ASSIGNMENT: Across all the records below, how many lines contain "corners"? Respond with only the number.
○ ○ ○ ○ ○ ○ ○
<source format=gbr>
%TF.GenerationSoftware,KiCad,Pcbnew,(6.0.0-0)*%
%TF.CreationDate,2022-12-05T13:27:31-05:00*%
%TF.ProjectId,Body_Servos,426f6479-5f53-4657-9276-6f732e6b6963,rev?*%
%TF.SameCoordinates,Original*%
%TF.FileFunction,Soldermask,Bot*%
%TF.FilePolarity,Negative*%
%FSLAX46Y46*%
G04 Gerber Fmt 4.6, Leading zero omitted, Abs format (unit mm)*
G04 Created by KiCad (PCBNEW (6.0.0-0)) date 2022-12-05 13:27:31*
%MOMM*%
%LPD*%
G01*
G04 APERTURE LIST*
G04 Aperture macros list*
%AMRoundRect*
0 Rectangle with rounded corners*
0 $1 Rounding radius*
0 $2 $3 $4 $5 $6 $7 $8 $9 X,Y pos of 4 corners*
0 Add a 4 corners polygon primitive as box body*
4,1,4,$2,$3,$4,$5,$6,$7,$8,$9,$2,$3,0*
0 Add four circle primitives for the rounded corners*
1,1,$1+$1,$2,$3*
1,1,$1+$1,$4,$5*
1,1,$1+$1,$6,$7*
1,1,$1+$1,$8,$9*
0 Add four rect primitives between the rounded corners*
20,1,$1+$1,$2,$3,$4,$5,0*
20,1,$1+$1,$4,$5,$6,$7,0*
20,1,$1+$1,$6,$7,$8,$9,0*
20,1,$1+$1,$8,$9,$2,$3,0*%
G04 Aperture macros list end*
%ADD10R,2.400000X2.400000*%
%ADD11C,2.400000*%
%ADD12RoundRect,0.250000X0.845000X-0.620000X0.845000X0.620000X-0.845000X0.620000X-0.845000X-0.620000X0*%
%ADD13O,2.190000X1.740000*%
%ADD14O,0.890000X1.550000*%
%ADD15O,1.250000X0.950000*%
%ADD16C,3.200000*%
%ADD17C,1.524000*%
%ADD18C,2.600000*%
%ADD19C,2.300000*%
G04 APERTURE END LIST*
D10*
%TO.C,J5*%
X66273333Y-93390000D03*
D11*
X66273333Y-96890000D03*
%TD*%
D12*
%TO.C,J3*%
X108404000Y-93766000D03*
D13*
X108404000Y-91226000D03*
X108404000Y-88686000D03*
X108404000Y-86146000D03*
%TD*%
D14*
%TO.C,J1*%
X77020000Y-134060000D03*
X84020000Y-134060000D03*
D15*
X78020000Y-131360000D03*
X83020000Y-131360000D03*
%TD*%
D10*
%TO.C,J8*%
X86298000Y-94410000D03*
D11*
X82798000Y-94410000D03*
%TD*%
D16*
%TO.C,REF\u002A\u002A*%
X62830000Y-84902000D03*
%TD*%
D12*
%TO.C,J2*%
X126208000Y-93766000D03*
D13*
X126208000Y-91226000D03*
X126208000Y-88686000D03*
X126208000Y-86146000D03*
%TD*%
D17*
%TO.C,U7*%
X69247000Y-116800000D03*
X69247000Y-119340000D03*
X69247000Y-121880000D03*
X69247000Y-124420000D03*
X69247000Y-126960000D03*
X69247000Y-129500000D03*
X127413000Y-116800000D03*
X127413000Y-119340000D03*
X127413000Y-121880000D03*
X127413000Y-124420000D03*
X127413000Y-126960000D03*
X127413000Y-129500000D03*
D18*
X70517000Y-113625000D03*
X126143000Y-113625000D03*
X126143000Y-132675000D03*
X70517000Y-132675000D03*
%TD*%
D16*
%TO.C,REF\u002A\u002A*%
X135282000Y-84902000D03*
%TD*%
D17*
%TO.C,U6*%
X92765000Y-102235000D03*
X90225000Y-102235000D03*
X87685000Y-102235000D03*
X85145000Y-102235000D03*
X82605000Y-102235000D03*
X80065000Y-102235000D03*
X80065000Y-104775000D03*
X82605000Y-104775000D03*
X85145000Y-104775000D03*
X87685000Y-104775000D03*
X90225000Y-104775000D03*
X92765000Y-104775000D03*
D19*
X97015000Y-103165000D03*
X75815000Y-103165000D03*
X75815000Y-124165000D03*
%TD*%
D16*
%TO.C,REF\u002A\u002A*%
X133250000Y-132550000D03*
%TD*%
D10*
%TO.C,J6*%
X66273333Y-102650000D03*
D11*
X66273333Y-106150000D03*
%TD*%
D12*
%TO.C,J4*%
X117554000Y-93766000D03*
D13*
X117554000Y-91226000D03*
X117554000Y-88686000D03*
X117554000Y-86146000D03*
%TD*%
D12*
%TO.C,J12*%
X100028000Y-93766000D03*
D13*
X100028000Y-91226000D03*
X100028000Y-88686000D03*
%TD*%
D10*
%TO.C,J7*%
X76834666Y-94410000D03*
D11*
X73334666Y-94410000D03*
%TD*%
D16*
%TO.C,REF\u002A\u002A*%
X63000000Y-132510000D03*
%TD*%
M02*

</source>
○ ○ ○ ○ ○ ○ ○
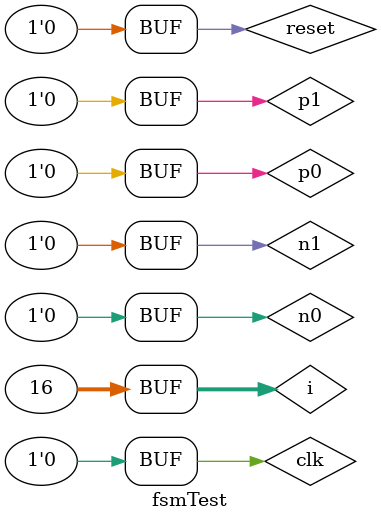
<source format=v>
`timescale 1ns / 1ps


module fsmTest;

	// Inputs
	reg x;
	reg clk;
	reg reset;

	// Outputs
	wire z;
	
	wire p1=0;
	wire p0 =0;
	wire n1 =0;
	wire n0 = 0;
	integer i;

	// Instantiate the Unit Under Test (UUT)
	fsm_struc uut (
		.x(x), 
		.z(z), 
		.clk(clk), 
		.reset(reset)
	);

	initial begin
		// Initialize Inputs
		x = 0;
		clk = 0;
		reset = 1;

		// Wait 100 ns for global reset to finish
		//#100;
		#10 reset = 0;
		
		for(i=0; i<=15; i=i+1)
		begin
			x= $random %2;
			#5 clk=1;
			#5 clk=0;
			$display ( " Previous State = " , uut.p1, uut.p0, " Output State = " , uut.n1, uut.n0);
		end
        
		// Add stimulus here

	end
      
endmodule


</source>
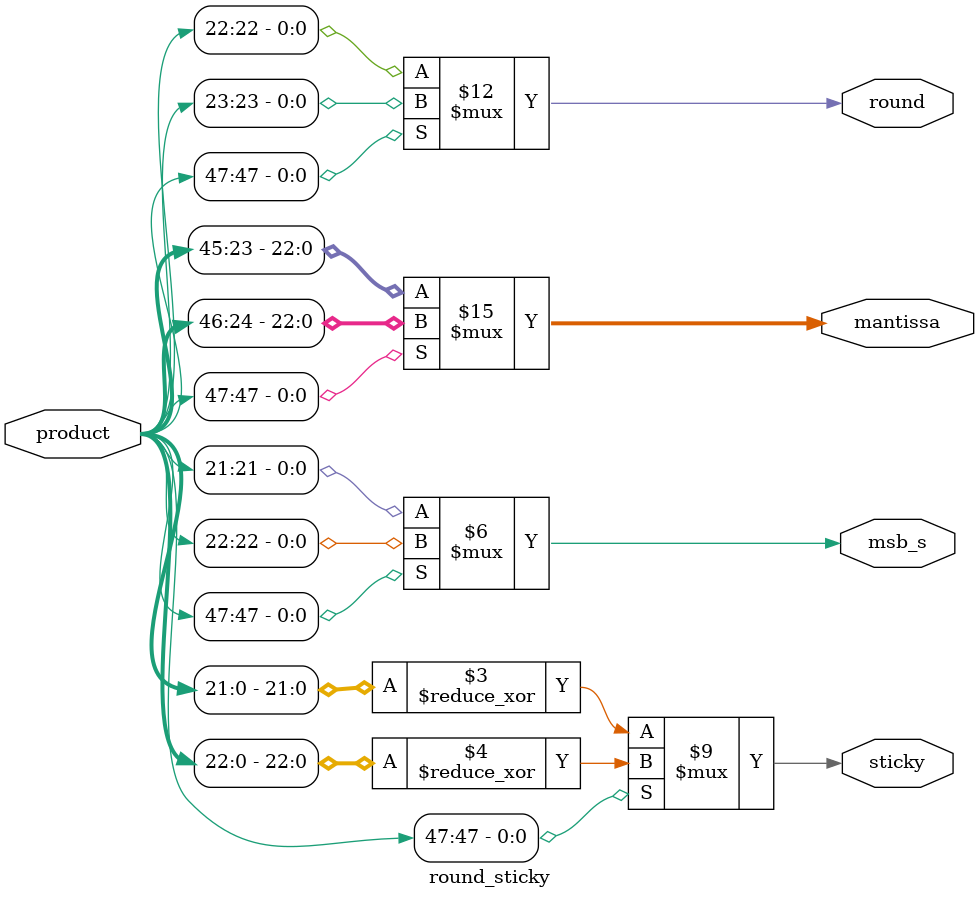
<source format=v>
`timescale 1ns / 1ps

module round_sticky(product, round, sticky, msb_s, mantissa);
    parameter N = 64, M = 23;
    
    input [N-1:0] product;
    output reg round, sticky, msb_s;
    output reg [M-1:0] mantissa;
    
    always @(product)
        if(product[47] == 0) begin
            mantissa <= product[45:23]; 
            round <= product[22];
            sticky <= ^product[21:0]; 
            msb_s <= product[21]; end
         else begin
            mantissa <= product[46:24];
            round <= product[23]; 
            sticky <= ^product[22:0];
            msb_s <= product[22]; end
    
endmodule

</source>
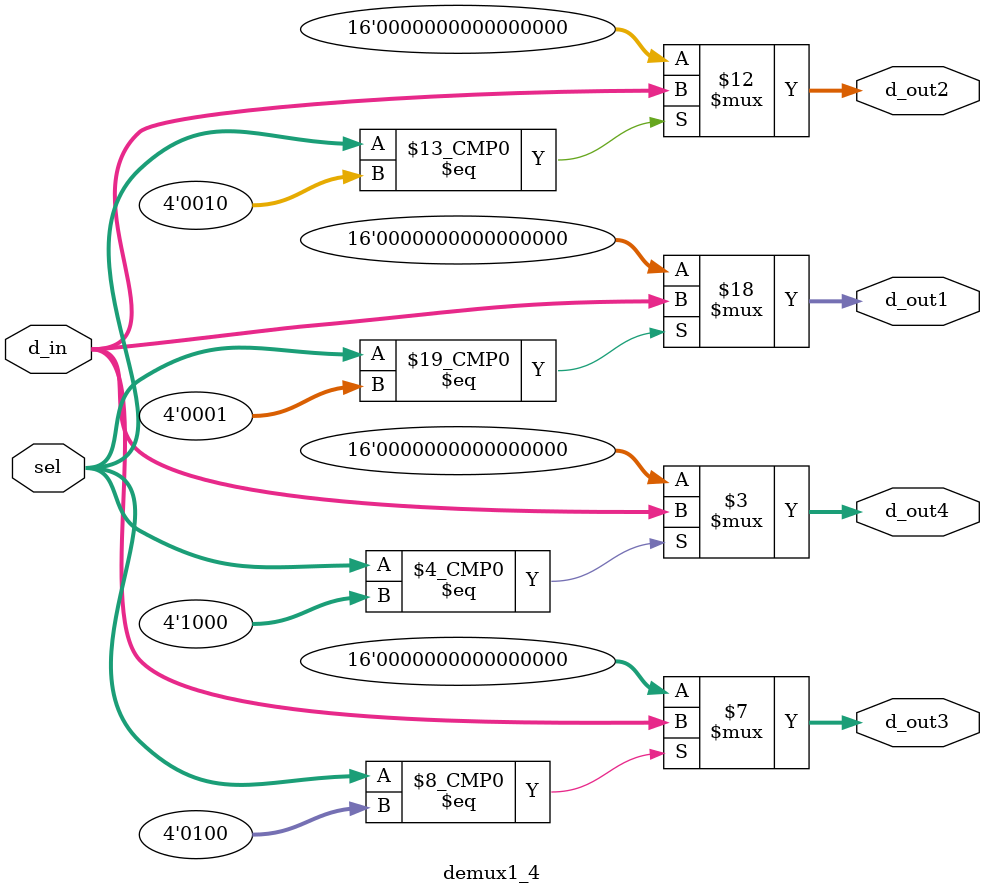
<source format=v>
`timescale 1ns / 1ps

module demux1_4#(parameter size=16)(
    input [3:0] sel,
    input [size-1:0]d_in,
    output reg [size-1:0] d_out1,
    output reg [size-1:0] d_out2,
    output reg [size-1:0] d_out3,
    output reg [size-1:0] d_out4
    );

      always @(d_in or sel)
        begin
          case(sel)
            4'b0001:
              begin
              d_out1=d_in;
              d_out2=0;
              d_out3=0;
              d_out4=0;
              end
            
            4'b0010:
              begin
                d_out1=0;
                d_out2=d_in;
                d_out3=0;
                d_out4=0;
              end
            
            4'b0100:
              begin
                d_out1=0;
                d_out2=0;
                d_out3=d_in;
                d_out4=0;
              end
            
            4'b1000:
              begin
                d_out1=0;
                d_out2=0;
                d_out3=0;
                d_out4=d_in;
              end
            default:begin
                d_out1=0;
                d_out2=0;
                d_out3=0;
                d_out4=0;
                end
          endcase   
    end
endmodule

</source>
○ ○ ○ ○ ○ ○ ○
RESPONSE TO THE TASK: 5